### Problem requirements
Exactly the lines below from the line with "STATISTICHE PARTITA" through the line with "Ремонт входных металлических дверей Сезам" must make up the answer, both ends included and pictures left out.

### Data records
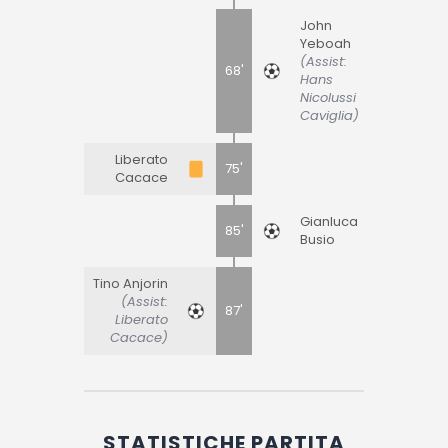
John
Yeboah
(Assist:
68'
Hans
Nicolussi
Caviglia)
Liberato
75'
Cacace
Gianluca
85'
Busio
Tino Anjorin
(Assist:
87'
Liberato
Cacace)
STATISTICHE PARTITA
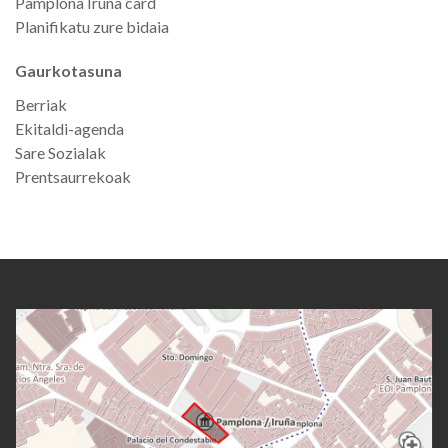
Pamplona Iruña card
Planifikatu zure bidaia
Gaurkotasuna
Berriak
Ekitaldi-agenda
Sare Sozialak
Prentsaurrekoak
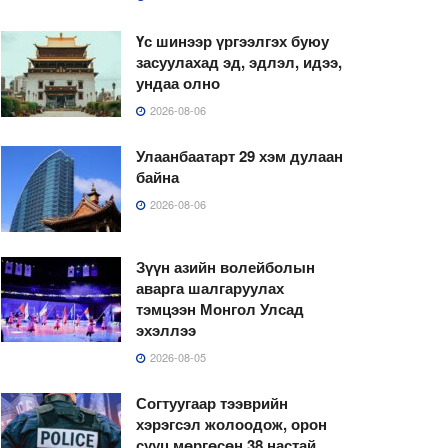
Үс шинээр үргээлгэх буюу
засуулахад эд, эдлэл, идээ,
ундаа олно
2026-08-06
Улаанбаатарт 29 хэм дулаан
байна
2026-08-06
Зүүн азийн волейболын
аварга шалгаруулах
тэмцээн Монгол Улсад
эхэллээ
2026-08-05
Согтуугаар тээврийн
хэрэгсэл жолоодож, орон
сууц мөргөсөн 38 настай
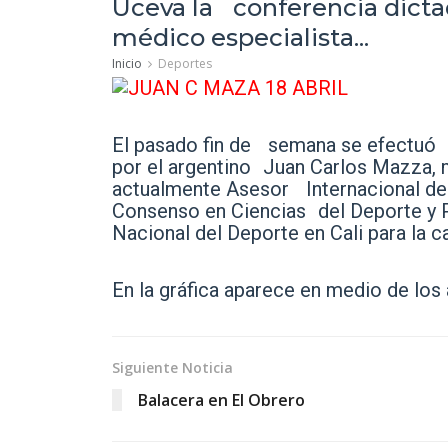
Uceva la conferencia dicta
médico especialista...
Inicio
Deportes
El pasado fin de semana se efectuó e
por el argentino Juan Carlos Mazza, 
actualmente Asesor Internacional de
Consenso en Ciencias del Deporte y P
Nacional del Deporte en Cali para la 
En la gráfica aparece en medio de los 
Siguiente Noticia
Balacera en El Obrero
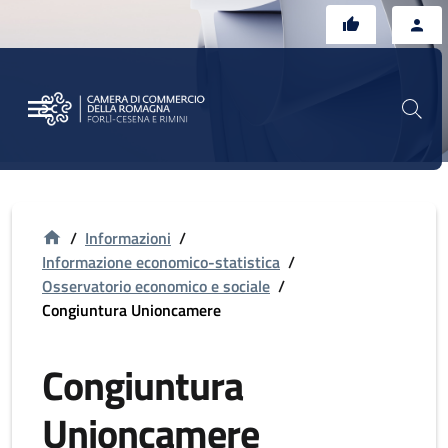
Vai al contenuto principale
Vai al footer
/
Informazioni
/
Informazione economico-statistica
/
Osservatorio economico e sociale
/
Congiuntura Unioncamere
Congiuntura
Unioncamere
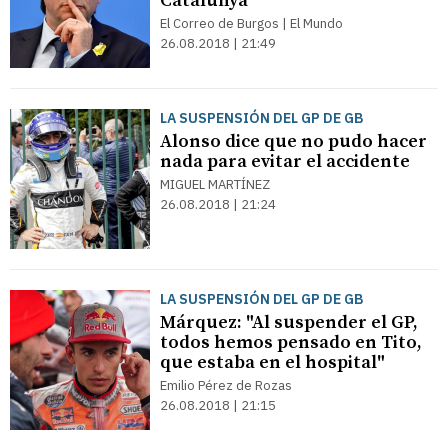
Catalunya
El Correo de Burgos | El Mundo
26.08.2018 | 21:49
LA SUSPENSIÓN DEL GP DE GB
Alonso dice que no pudo hacer
nada para evitar el accidente
MIGUEL MARTÍNEZ
26.08.2018 | 21:24
LA SUSPENSIÓN DEL GP DE GB
Márquez: "Al suspender el GP,
todos hemos pensado en Tito,
que estaba en el hospital"
Emilio Pérez de Rozas
26.08.2018 | 21:15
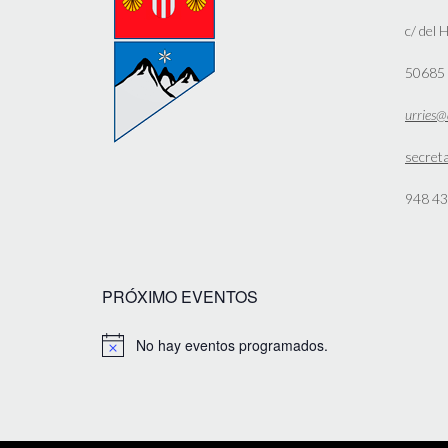
c/ del 
50685 
urries@
secret
948 43
PRÓXIMO EVENTOS
No hay eventos programados.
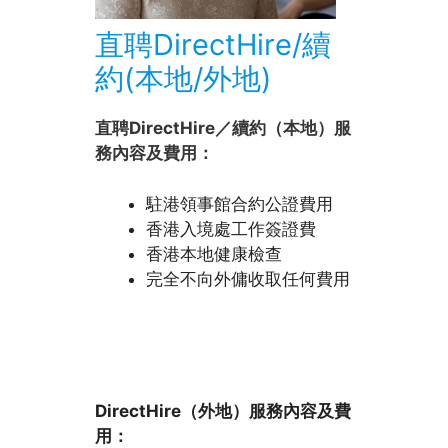
直聘DirectHire/續
約(本地/外地)
直聘DirectHire／續約（本地）服
務內容及費用：
駐港領事館合約公證費用
香港入境處工作簽證費
香港本地健康檢查
完全不向外傭收取任何費用
DirectHire（外地）服務內容及費
用：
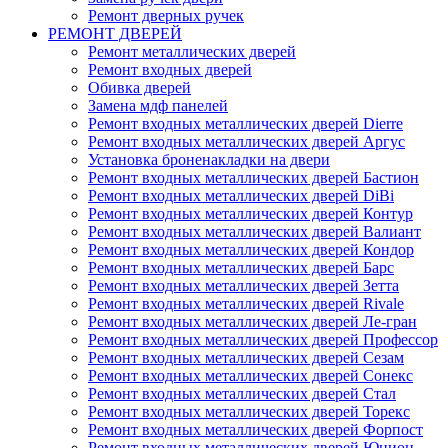
Ремонт дверных ручек
РЕМОНТ ДВЕРЕЙ
Ремонт металлических дверей
Ремонт входных дверей
Обивка дверей
Замена мдф панелей
Ремонт входных металлических дверей Dierre
Ремонт входных металлических дверей Аргус
Установка броненакладки на двери
Ремонт входных металлических дверей Бастион
Ремонт входных металлических дверей DiBi
Ремонт входных металлических дверей Контур
Ремонт входных металлических дверей Валиант
Ремонт входных металлических дверей Кондор
Ремонт входных металлических дверей Барс
Ремонт входных металлических дверей Зетта
Ремонт входных металлических дверей Rivale
Ремонт входных металлических дверей Ле-гран
Ремонт входных металлических дверей Профессор
Ремонт входных металлических дверей Сезам
Ремонт входных металлических дверей Сонекс
Ремонт входных металлических дверей Стал
Ремонт входных металлических дверей Торекс
Ремонт входных металлических дверей Форпост
Ремонт входных металлических дверей Юнион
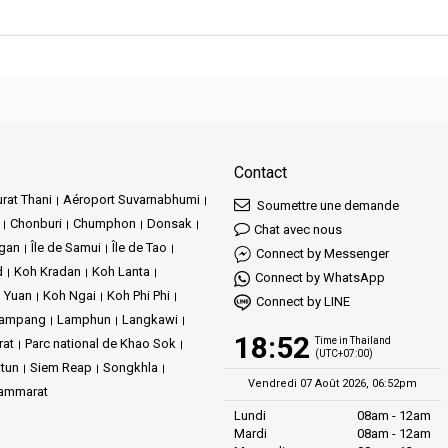
Contact
rat Thani
Aéroport Suvarnabhumi
Soumettre une demande
Chonburi
Chumphon
Donsak
Chat avec nous
ngan
Île de Samui
Île de Tao
Connect by Messenger
d
Koh Kradan
Koh Lanta
Connect by WhatsApp
 Yuan
Koh Ngai
Koh Phi Phi
Connect by LINE
ampang
Lamphun
Langkawi
18:52
Time in Thailand
rat
Parc national de Khao Sok
(UTC+07:00)
tun
Siem Reap
Songkhla
Vendredi 07 Août 2026, 06:52pm
hammarat
Lundi
08am - 12am
Mardi
08am - 12am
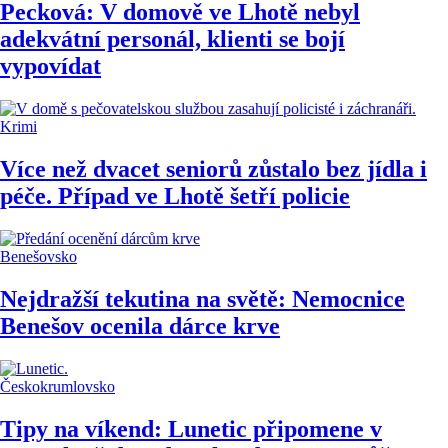
Pecková: V domově ve Lhotě nebyl
adekvátní personál, klienti se bojí
vypovídat
Krimi
Více než dvacet seniorů zůstalo bez jídla i
péče. Případ ve Lhotě šetří policie
Benešovsko
Nejdražší tekutina na světě: Nemocnice
Benešov ocenila dárce krve
Českokrumlovsko
Tipy na víkend: Lunetic připomene v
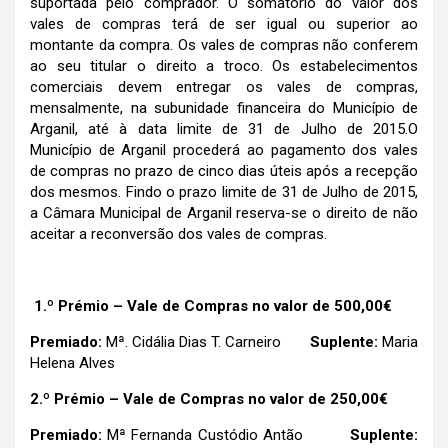
suportada pelo comprador. O somatório do valor dos
vales de compras terá de ser igual ou superior ao
montante da compra. Os vales de compras não conferem
ao seu titular o direito a troco. Os estabelecimentos
comerciais devem entregar os vales de compras,
mensalmente, na subunidade financeira do Município de
Arganil, até à data limite de 31 de Julho de 2015.O
Município de Arganil procederá ao pagamento dos vales
de compras no prazo de cinco dias úteis após a recepção
dos mesmos. Findo o prazo limite de 31 de Julho de 2015,
a Câmara Municipal de Arganil reserva-se o direito de não
aceitar a reconversão dos vales de compras.
1.º Prémio – Vale de Compras no valor de 500,00€
Premiado:
Mª. Cidália Dias T. Carneiro
Suplente:
Maria
Helena Alves
2.º Prémio – Vale de Compras no valor de 250,00€
Premiado:
Mª Fernanda Custódio Antão
Suplente:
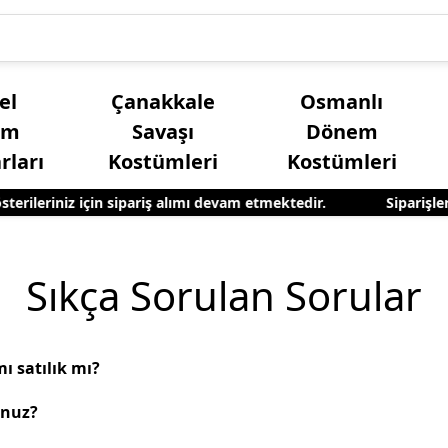
el
Çanakkale
Osmanlı
üm
Savaşı
Dönem
rları
Kostümleri
Kostümleri
erileriniz için sipariş alımı devam etmektedir.
Siparişleri
Kız Çocuk Yöresel Kostümleri
Yetişkin Erkek Yöres
Sıkça Sorulan Sorular
ı satılık mı?
unuz?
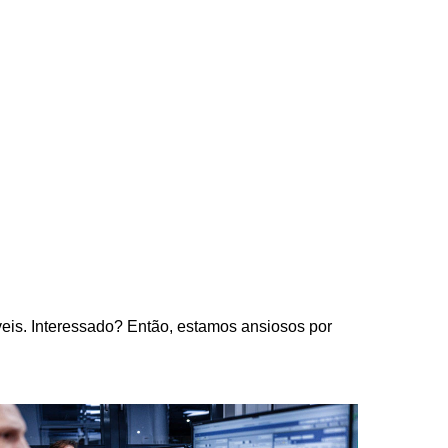
eis. Interessado? Então, estamos ansiosos por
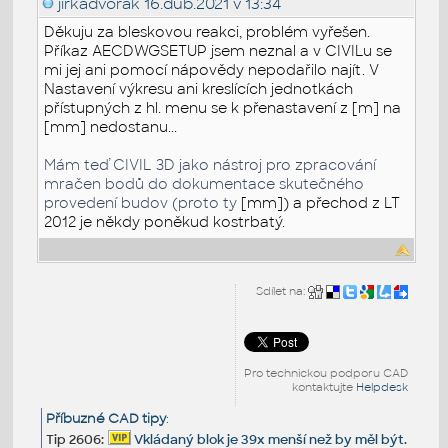
jirkadvorak
16.dub.2021 v 13:34
Děkuju za bleskovou reakci, problém vyřešen.
Příkaz AECDWGSETUP jsem neznal a v CIVILu se
mi jej ani pomocí nápovědy nepodařilo najít. V
Nastavení výkresu ani kreslících jednotkách
přístupných z hl. menu se k přenastavení z [m] na
[mm] nedostanu...
Mám teď CIVIL 3D jako nástroj pro zpracování
mračen bodů do dokumentace skutečného
provedení budov (proto ty
[mm])
a přechod z LT
2012 je někdy poněkud kostrbatý.
Sdílet na:
Pro technickou podporu CAD
kontaktujte
Helpdesk
Příbuzné CAD tipy
:
Tip 2606:
Vkládaný blok je 39x menší než by měl být.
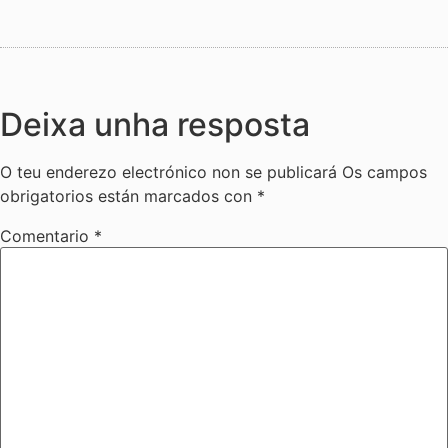
Deixa unha resposta
O teu enderezo electrónico non se publicará
Os campos
obrigatorios están marcados con
*
Comentario
*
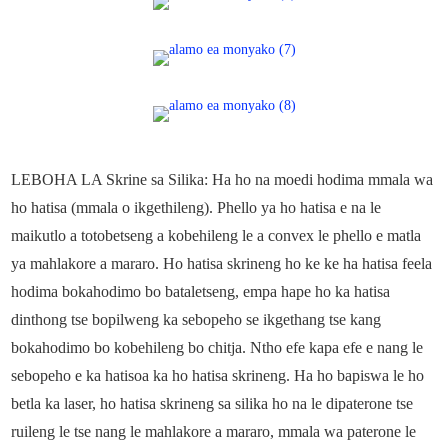
LEBOHA LA Skrine sa Silika: Ha ho na moedi hodima mmala wa
ho hatisa (mmala o ikgethileng). Phello ya ho hatisa e na le
maikutlo a totobetseng a kobehileng le a convex le phello e matla
ya mahlakore a mararo. Ho hatisa skrineng ho ke ke ha hatisa feela
hodima bokahodimo bo bataletseng, empa hape ho ka hatisa
dinthong tse bopilweng ka sebopeho se ikgethang tse kang
bokahodimo bo kobehileng bo chitja. Ntho efe kapa efe e nang le
sebopeho e ka hatisoa ka ho hatisa skrineng. Ha ho bapiswa le ho
betla ka laser, ho hatisa skrineng sa silika ho na le dipaterone tse
ruileng le tse nang le mahlakore a mararo, mmala wa paterone le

### Solution below
STATISTICHE PARTITA
Pamplona Iruña card
Planifikatu zure bidaia
Gaurkotasuna
Berriak
Ekitaldi-agenda
Sare Sozialak
Prentsaurrekoak
Үс шинээр үргээлгэх буюу
засуулахад эд, эдлэл, идээ,
ундаа олно
2026-08-06
Улаанбаатарт 29 хэм дулаан
байна
2026-08-06
Зүүн азийн волейболын
аварга шалгаруулах
тэмцээн Монгол Улсад
эхэллээ
2026-08-05
Согтуугаар тээврийн
хэрэгсэл жолоодож, орон
сууц мөргөсөн 38 настай
Uceva la conferencia dicta
médico especialista...
Inicio
Deportes
El pasado fin de semana se efectuó e
por el argentino Juan Carlos Mazza, 
actualmente Asesor Internacional de
Consenso en Ciencias del Deporte y P
Nacional del Deporte en Cali para la 
En la gráfica aparece en medio de los 
Siguiente Noticia
Balacera en El Obrero
Vai al contenuto principale
Vai al footer
/
Informazioni
/
Informazione economico-statistica
/
Osservatorio economico e sociale
/
Congiuntura Unioncamere
Congiuntura
Unioncamere
Catalunya
El Correo de Burgos | El Mundo
26.08.2018 | 21:49
LA SUSPENSIÓN DEL GP DE GB
Alonso dice que no pudo hacer
nada para evitar el accidente
MIGUEL MARTÍNEZ
26.08.2018 | 21:24
LA SUSPENSIÓN DEL GP DE GB
Márquez: "Al suspender el GP,
todos hemos pensado en Tito,
que estaba en el hospital"
Emilio Pérez de Rozas
26.08.2018 | 21:15
c/ del 
50685 
urries@
secret
948 43
PRÓXIMO EVENTOS
No hay eventos programados.
直聘DirectHire/續
約(本地/外地)
直聘DirectHire／續約（本地）服
務內容及費用：
駐港領事館合約公證費用
香港入境處工作簽證費
香港本地健康檢查
完全不向外傭收取任何費用
DirectHire（外地）服務內容及費
用：
Ремонт дверных ручек
РЕМОНТ ДВЕРЕЙ
Ремонт металлических дверей
Ремонт входных дверей
Обивка дверей
Замена мдф панелей
Ремонт входных металлических дверей Dierre
Ремонт входных металлических дверей Аргус
Установка броненакладки на двери
Ремонт входных металлических дверей Бастион
Ремонт входных металлических дверей DiBi
Ремонт входных металлических дверей Контур
Ремонт входных металлических дверей Валиант
Ремонт входных металлических дверей Кондор
Ремонт входных металлических дверей Барс
Ремонт входных металлических дверей Зетта
Ремонт входных металлических дверей Rivale
Ремонт входных металлических дверей Ле-гран
Ремонт входных металлических дверей Профессор
Ремонт входных металлических дверей Сезам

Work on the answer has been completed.